Siamo in paesino della campagna della Corea del Sud nel 1986 e viene trovata morta e stuprata una bella ragazza, nuda, legata e con il viso coperto con i suoi indumenti intimi. Dopo poco tempo ne viene trovata un’altra uccisa nello stesso modo.

La polizia del luogo è impreparata e macchiettistica: il capo ispettore è veramente uno sfigato, mentre abbiamo due detective originali, Park Du-man, che costruisce prove pur di arrestare i sospettati e si vanta di riconoscere i banditi guardandoli negli occhi, e Cho Yong-gu, il cattivo che mena come un fabbro per farli parlare. Tutti e due grezzi e approssimativi.



Si aggiunge alla comitiva un poliziotto mandato da Seul, Seo Tae-yun, che vive chiaramente su un altro pianeta rispetto ai due sopraccitati. E qui facciamo la prima riflessione. Per la prima ora il film è veramente pittoresco, le figure dei poliziotti locali son da comiche, sia per il loro carattere che per i metodi investigativi. C’è una forte ironia nei confronti della polizia, accusata senza veli, di incastrare i potenziali delinquenti con torture. Uno specchio della società di allora. E lo vediamo con il primo sospettato, un ragazzo ritardato a cui gli Starsky & Hutch ne fanno di tutti i colori e poi dopo aver riconosciuto la sua innocenza gli regalano un paio di Nike nuove ma tarocche.



Una poliziotta del comando, utilizzata per consegnare i caffè, ha un’intuizione che fa muovere il tenebroso di Seul centrando nel segno. Le ragazze morte sono tutte carine, vestite di rosso, uccise in una sera di pioggia mentre alla radio suonavano la stessa canzone richiesta da un anonimo ascoltatore. L’ispettore Seo ipotizza che ci sia un’altra donna uccisa precedentemente e la trova mentre S&H giocano a passarsi gli elastici. I due poi torturano un esibizionista legandolo a testa in giù, certi che sia colpevole, ma anche qui è un abbaglio del loro istinto.

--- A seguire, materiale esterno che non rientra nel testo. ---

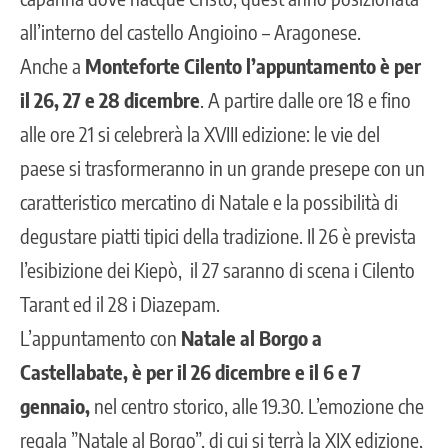
all’interno del castello Angioino – Aragonese.
Anche a
Monteforte Cilento l’appuntamento è per
il 26, 27 e 28 dicembre
. A partire dalle ore 18 e fino
alle ore 21 si celebrerà la XVIII edizione: le vie del
paese si trasformeranno in un grande presepe con un
caratteristico mercatino di Natale e la possibilità di
degustare piatti tipici della tradizione. Il 26 è prevista
l’esibizione dei Kiepò, il 27 saranno di scena i Cilento
Tarant ed il 28 i Diazepam.
L’appuntamento con
Natale al Borgo a
Castellabate, è per il 26 dicembre e il 6 e 7
gennaio,
nel centro storico, alle 19.30. L’emozione che
regala ”Natale al Borgo”, di cui si terrà la XIX edizione,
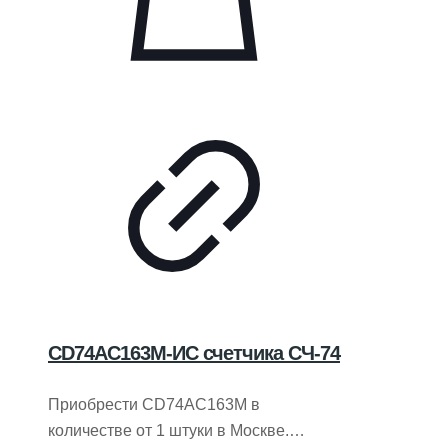
CD74AC163M-ИС счетчика СЧ-74
Приобрести CD74AC163M в
количестве от 1 штуки в Москве.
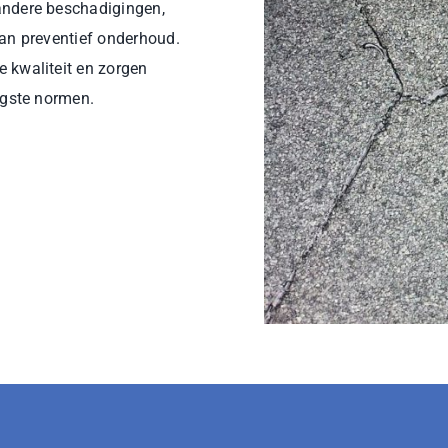
andere beschadigingen,
van preventief onderhoud.
 kwaliteit en zorgen
ngste normen.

L’ultima donna trovata morta non ha neppure un pelo pubico dell’assassino e allora Park Du si reca nelle saune e sale massaggi a vedere se qualcuno è rasato nelle parti intime. Poi su suggerimento della compagna va addirittura da una maga.

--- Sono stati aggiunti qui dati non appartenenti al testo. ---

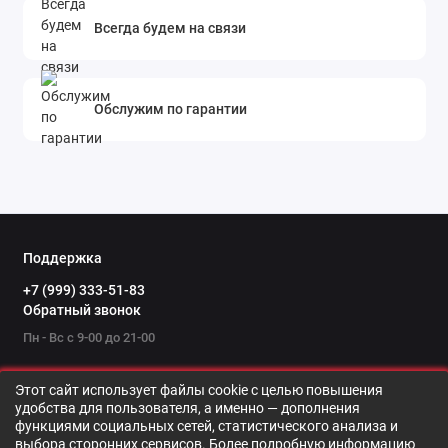
Всегда будем на связи
СОЭКС 01М Прайм работает на основе
газоразрядного счетчика, способного обеспечить
точность показаний и скорость обработки
Обслужим по гарантии
результатов. Собранная прибором информация о
мощности ионизирующего излучения
обрабатывается, выводится на дисплей.
Пользователь видит на экране цифры и постоянно
меняющийся график. В верхней части ЖК-экрана
показывается диаграмма, оповещающая о состоянии
Поддержка
радиоактивной активности. Столбцы отражают
+7 (999) 333-51-83
интенсивность излучения, поднимаясь вверх при
Обратный звонок
увеличении показаний. Участки окрашиваются
Пн - Вс с 9-00 до 21-00
разным цветом в зависимости от интенсивности
дозы. При превышении порога срабатывает звуковое
Этот сайт использует файлы cookie с целью повышения
оповещение.
удобства для пользователя, а именно — дополнения
функциями социальных сетей, статистического анализа и
Благодаря СОЭКС 01М Прайм Вы всегда сможете
выбора сторонних сервисов. Более подробную информацию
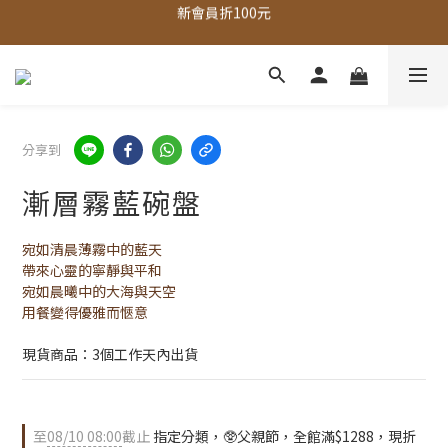
全館，滿888超取免運｜滿1500宅配免運 
全館現貨商品，3個工作天內出貨
全館，滿888超取免運｜滿1500宅配免運 
分享到
漸層霧藍碗盤
宛如清晨薄霧中的藍天
帶來心靈的寧靜與平和
宛如晨曦中的大海與天空
用餐變得優雅而愜意
現貨商品：3個工作天內出貨
至
08/10 08:00
截止
指定分類，🥸父親節，全館滿$1288，現折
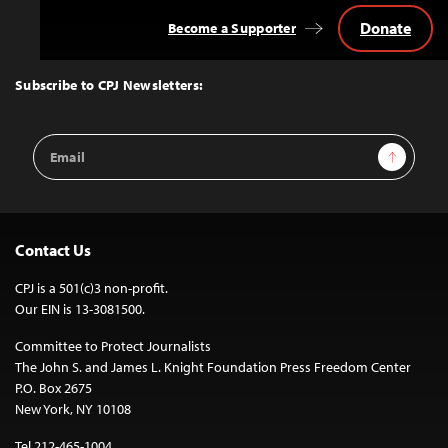
Donate
Become a Supporter
Back
to
Top
Subscribe to CPJ Newsletters:
Email
Sign Up
Address
Contact Us
CPJ is a 501(c)3 non-profit.
Our EIN is 13-3081500.
Committee to Protect Journalists
The John S. and James L. Knight Foundation Press Freedom Center
P.O. Box 2675
New York, NY 10108
Tel 212-465-1004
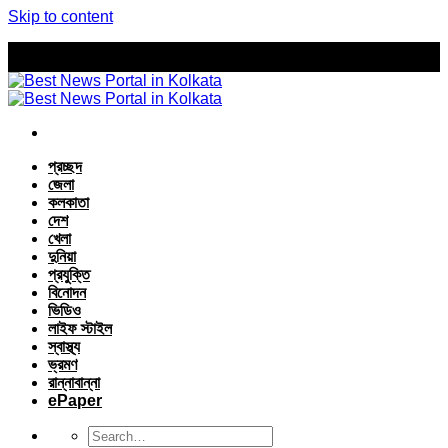
Skip to content
প্রচ্ছদ
জেলা
কলকাতা
দেশ
খেলা
দুনিয়া
প্রযুক্তি
বিনোদন
ভিডিও
লাইফ স্টাইল
স্বাস্থ্য
ভ্রমণ
রান্নাবান্না
ePaper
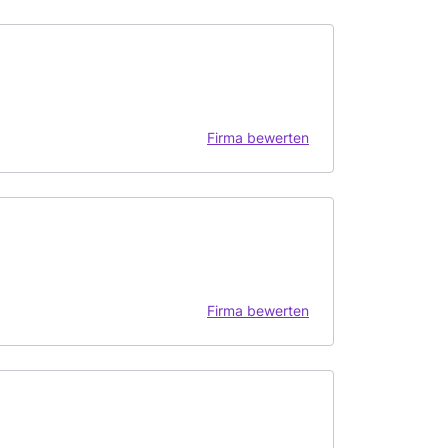
Firma bewerten
Firma bewerten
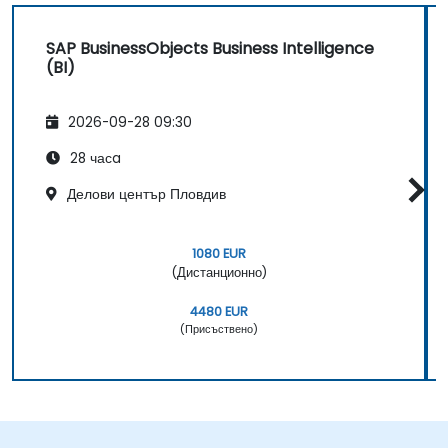
SAP BusinessObjects Business Intelligence
(BI)
2026-09-28 09:30
28 часa
Делови център Пловдив
1080 EUR
(Дистанционно)
4480 EUR
(Присъствено)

Manca un’ora alla fine del film e direi che nella drammaticità abbiamo anche riso. E qui c’è la svolta, Seo scopre una ragazza che è stata lasciata in vita dal killer e comincia un altro film. Diventa drammatico, i contrappunti comici spariscono, e anche i personaggi assumono le vesti e le maschere di chi è immerso in un thriller con sangue che scorre e che scuote gli animi esasperandoli. E da alcuni fatti che accadono le persone cambiano: anche nei buoni si alimenta lo schizzo della vendetta.

La produzione del film è coreana, ma allora il digitale nel cinema era da venì e questo si ripercuote sulla fotografia, volutamente scura dato il tema, ma inefficace sui primi piani. Scelta registica il grigiore, il tempo acquoso, ma la fotografia risulta piatta. Interessante la scenografia, tutti i luoghi interni danno l’idea di povertà e squallore. Anche questa una scelta mirata del regista per trasmettere messaggi.

Direi di non svelare la seconda parte, è da vedere, come il finale. Non andate a leggere il finale della trama. Grazie.